The museum and the memorial, each the first of their kind, were conceived by lawyer, activist, and MacArthur “Genius” Bryan Stevenson. The twin-pronged project was produced by the Equal Justice Initiative (EJI), the nonprofit human rights organization Stevenson founded in 1994 to fight mass incarceration and racial and economic injustice. (The EJI raised more than $20 million in private donations—many for as little as $20 and $30—to fund the project. Major corporations like the Ford Foundation and Google also backed the initiative, as did philanthropists like Jon and Pat Stryker, who donated $10 million.)
Stevenson says the project was designed to offer a direct counterpoint to the country’s penchant for softening representations of slavery—minimizing its brutality and its racist legacy.
“Our nation has tried very hard to create a picture of slavery that is benign and inoffensive,” Stevenson tells artnet News. “We don’t generally show the chains, the suffering, and the brutality. As a result, we’ve done a poor job confronting the legacy of slavery or acknowledging the shame of white supremacy and racial bigotry.”
Addressing that legacy in a museum setting required both directness and care. While it was essential to accurately capture the horrors of slavery, Stevenson says it was also important to bring visitors to that imagery thoughtfully.
“We’ve been very cautious about graphic images of lynching victims because without care they can dehumanize and distract,” Stevenson explains. “However, people in the US are often so resistant to acknowledging the brutality of racism that for some, those images must be seen. We use technology to blur and distort them until someone chooses to see that violence.”
Both the museum and memorial will open with a two-day-long summit of programming featuring figures such as Ava DuVernay, Gloria Steinem, Usher, the Roots, and former Vice President Al Gore. Thousands of visitors are expected to attend.
Stevenson believes the museum will challenge all visitors in a way they’ve never experienced. “This museum will be a new experience for many people in the US because we don’t typically acknowledge our failures or confront our history of racial bigotry,” Stevenson says. “But changing the narrative about the legacy of slavery requires some measure of courage. We’re asking people to be brave.
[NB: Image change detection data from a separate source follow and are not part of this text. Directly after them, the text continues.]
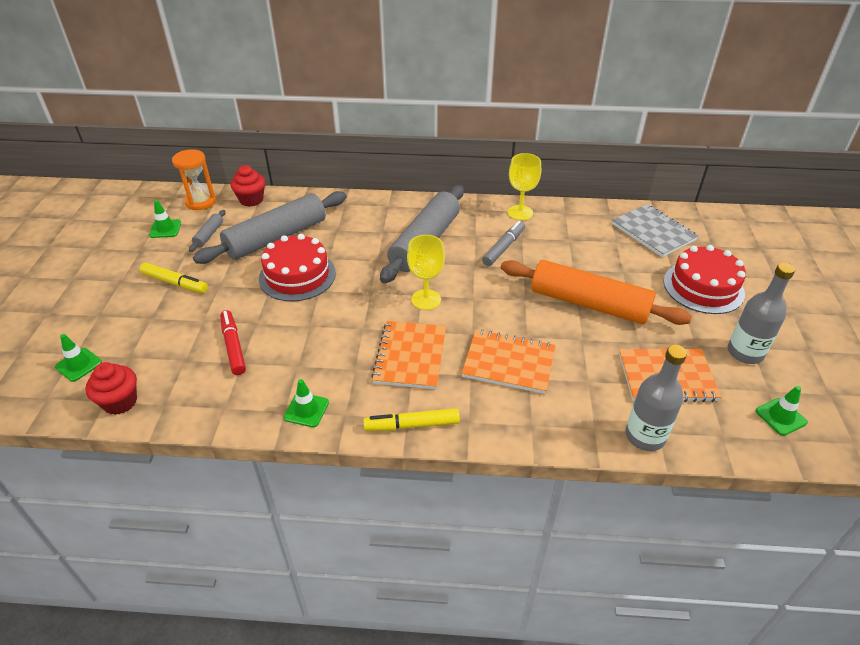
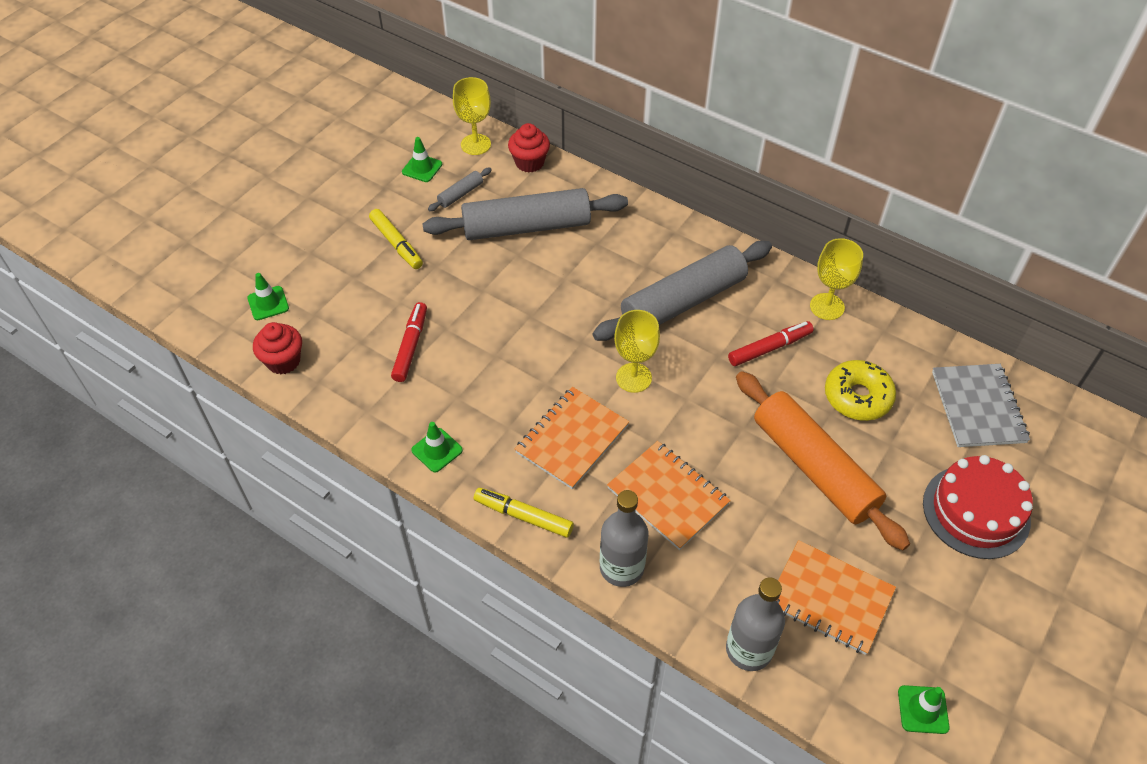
camera: 30 degrees right, 10 degrees up
orange hourglass [172,149,216,210] -> yellow goblet [453,77,491,155]
red cake [259,234,336,301] -> none
grey marker [482,221,525,266] -> red marker [728,321,814,366]
grey bottle [728,263,795,364] -> grey bottle moved to [600,490,648,587]
none -> yellow donut [825,360,896,421]

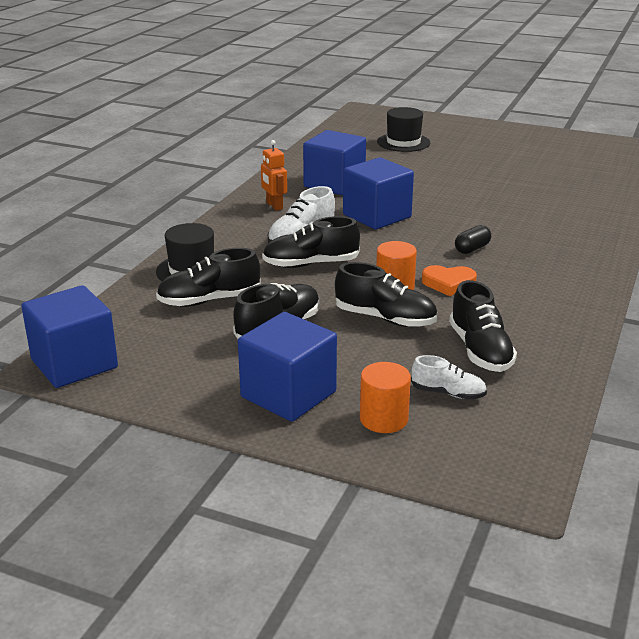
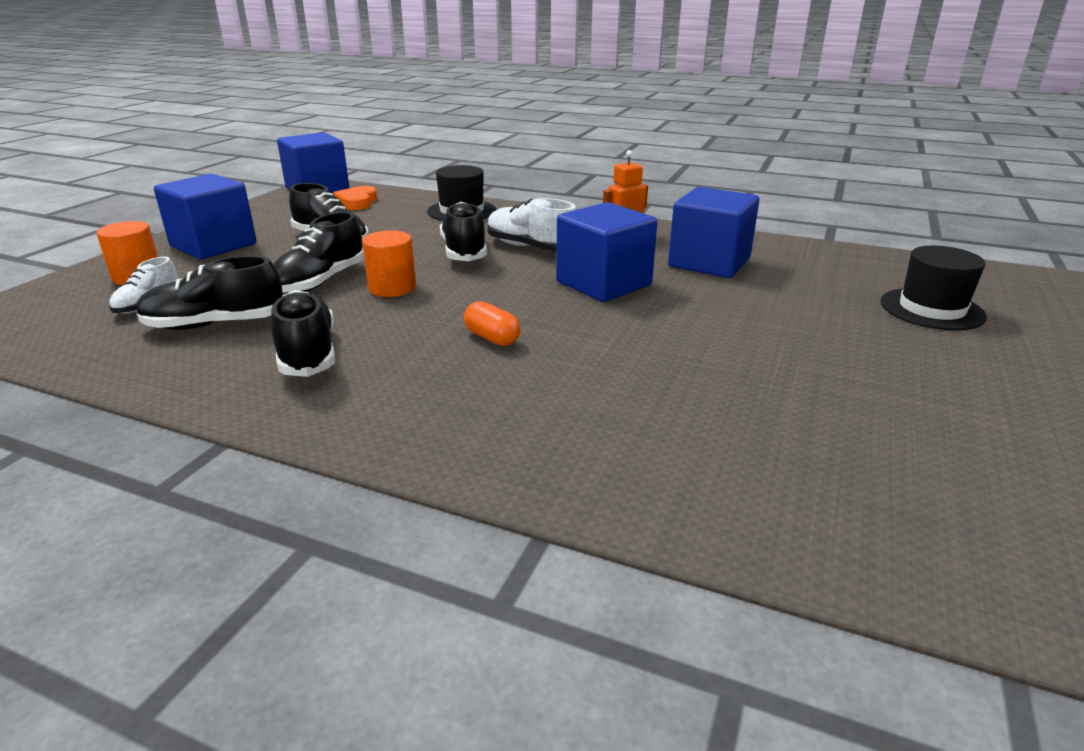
camera: 90 degrees right, 0 degrees up
black shoe [156,248,261,307] -> black shoe moved to [271,290,335,377]
orange heart [422,265,477,296] -> orange heart moved to [333,186,377,210]
black capsule [455,225,491,254] -> orange capsule [464,301,521,346]

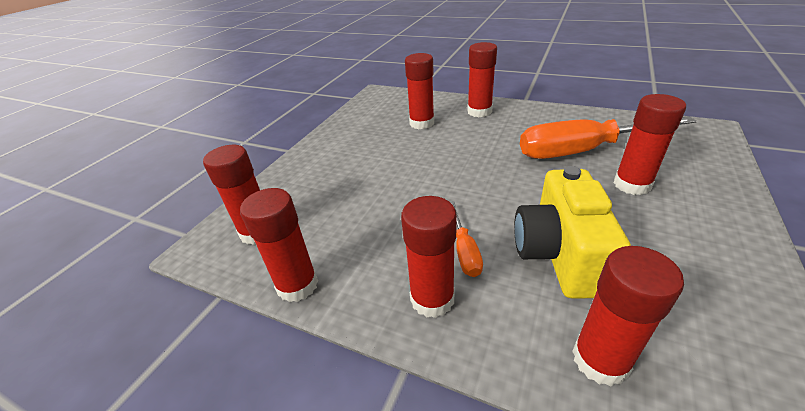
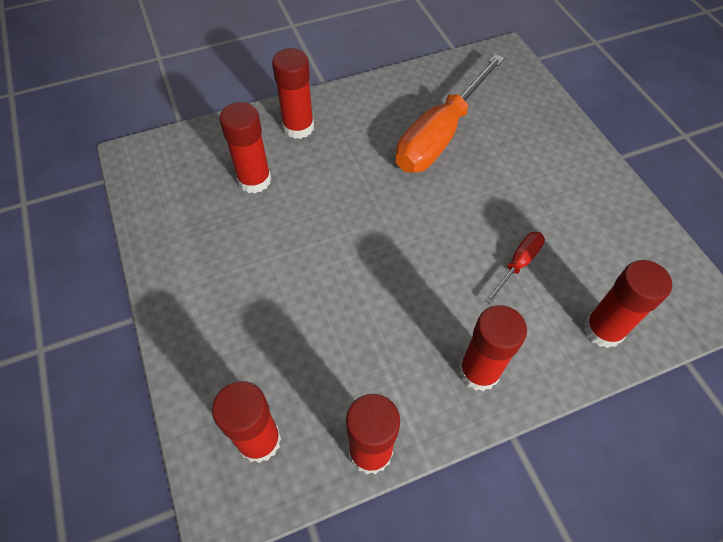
camera: 50 degrees left, 20 degrees up
orange screwdriver [450,201,483,277] -> none
yellow camera [514,166,631,298] -> red screwdriver [485,232,545,304]
red glue stick [614,94,686,195] -> none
We believe that understanding our history won’t harm us, it will actually empower us to create a better future.”
Below, take a more in-depth look at the memorial and the museum.
Situated on a six-acre patch of land less than a mile from the museum, the National Memorial for Peace and Justice is an open square structure with a connected walkway and awning overhead. Eight hundred six-foot-tall corten steel blocks are suspended from the ceiling—one for each county in the United States where a lynching occurred—with the names of over 4,000 victims of racial terror inscribed on them.
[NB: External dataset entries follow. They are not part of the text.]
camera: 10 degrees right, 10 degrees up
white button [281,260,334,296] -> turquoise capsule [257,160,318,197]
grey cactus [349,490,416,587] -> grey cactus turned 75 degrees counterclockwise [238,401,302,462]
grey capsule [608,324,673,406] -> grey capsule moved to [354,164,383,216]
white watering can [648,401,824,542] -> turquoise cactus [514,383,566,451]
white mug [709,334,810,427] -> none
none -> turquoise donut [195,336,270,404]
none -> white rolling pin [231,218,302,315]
At the entrance, the blocks touch the floor, but as visitors move along through the installation, the floor slowly slants downward giving the effect that the blocks are rising higher. Visitors will wind their way around the monument’s outer rim and inward toward a grassy hill at the center of the monument—a site of reflection.
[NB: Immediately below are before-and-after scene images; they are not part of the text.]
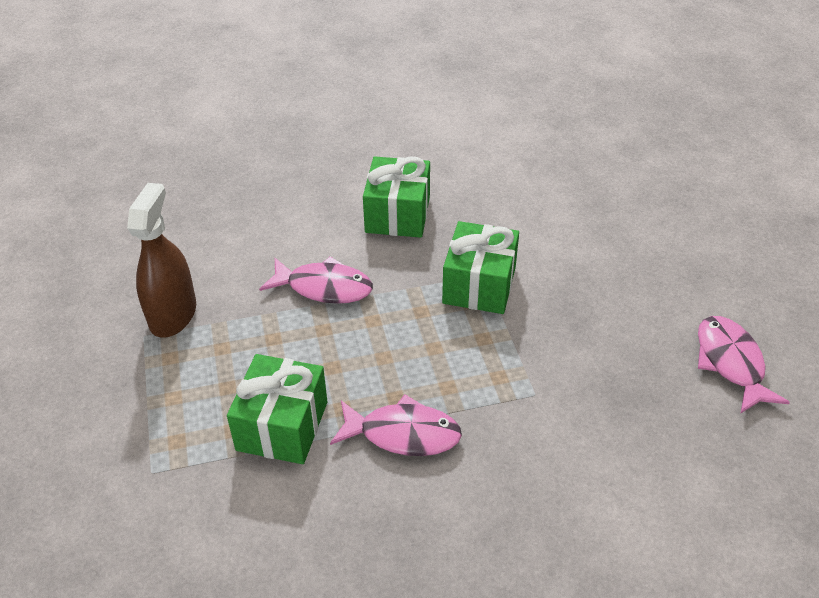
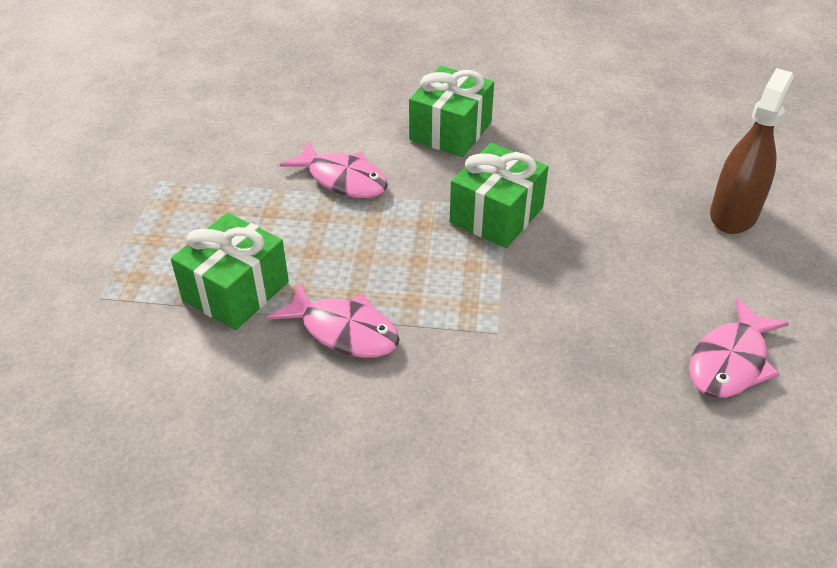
camera: 20 degrees right, 0 degrees up
brown spray bottle [127,183,196,338] -> brown spray bottle moved to [710,68,794,234]
pink fish [698,316,790,414] -> pink fish turned 150 degrees counterclockwise [689,298,789,398]

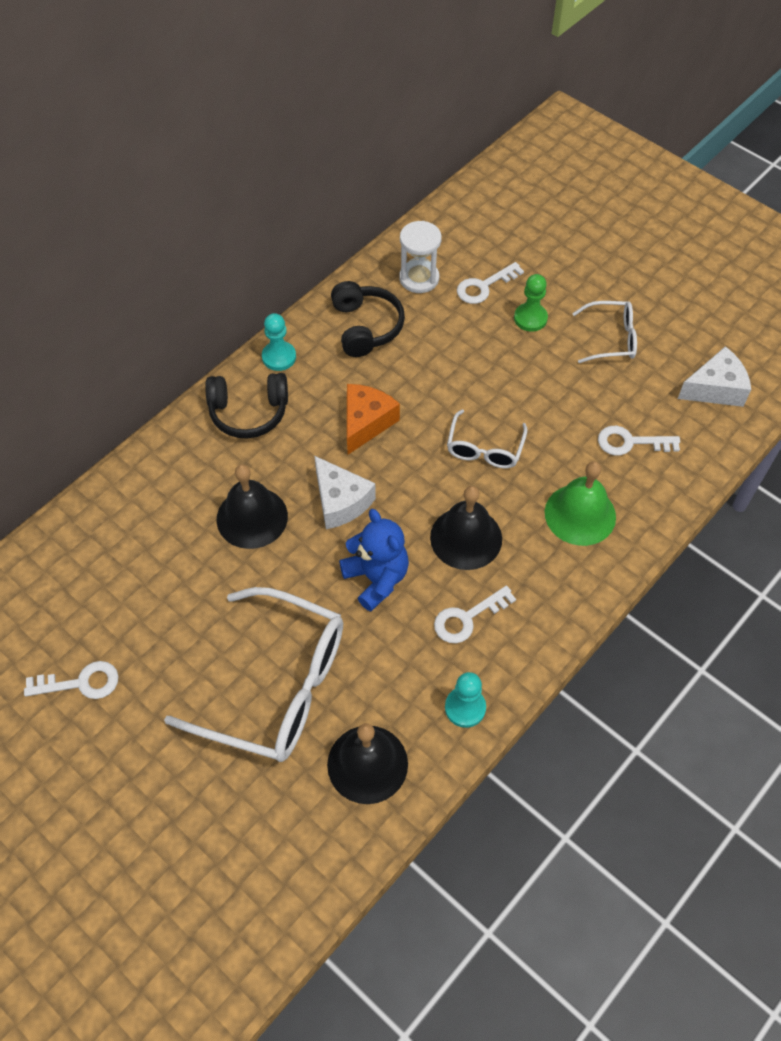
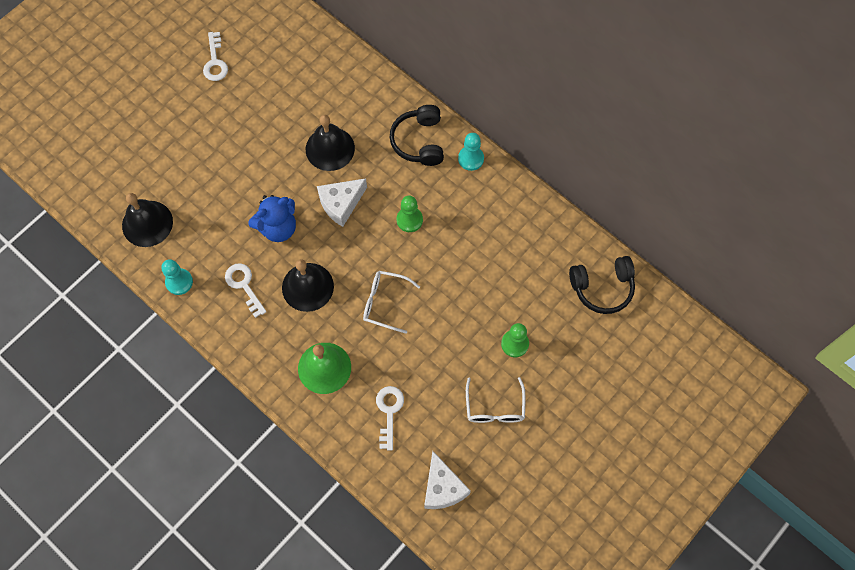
camera: 90 degrees right, 10 degrees up
white glasses [164,587,343,762] -> none
black headphones [331,281,405,357] -> black headphones moved to [569,256,635,314]
orange cheese [347,384,400,455] -> green pawn [396,195,423,232]
white hourglass [399,221,442,293] -> none
white key [457,262,524,304] -> none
Outside the square monument are an additional 800 steel blocks, duplicates of those that are hanging inside. Eventually, each one will be placed in the county it represents, serving as on-site monuments to the victims.
The memorial has been in the works since 2010, when EJI began researching and documenting thousands of lynchings that occurred in twelve states. The organization’s work culminated in their 2015 report, “Lynching in America: Confronting the Legacy of Racial Terror.”
In the heart of Montgomery—the former capital of the domestic slave trade in Alabama—the Legacy Museum stands on the site of a former slave warehouse and is just steps away from what was once one of the most prominent slave auction sites in the country. From oral history to interactive technology, the data-heavy exhibits combine a variety of media and archival materials to recount the history of slavery, racial terror, segregation, police violence, and mass incarceration in America.
“Artists help us understand aspects of the human struggle that are difficult to articulate with mere description,” Stevenson says. “Great art can illuminate history and interpret our hopes and fears in ways that can be powerful, beautiful and unforgettable. At the Legacy Museum, we want to employ every narrative tool that can deepen our commitment to human rights and human dignity.”
The majority of the institution’s collection comprises existing works, chosen by Stevenson and his team after reviewing catalogues and speaking with artists. Titus Kaphar’s sculpture Doubt is included, as is Sanford Biggers’s BAM (For Michael). There’s also a new, unseen work by Glenn Ligon that was created specifically for the institution.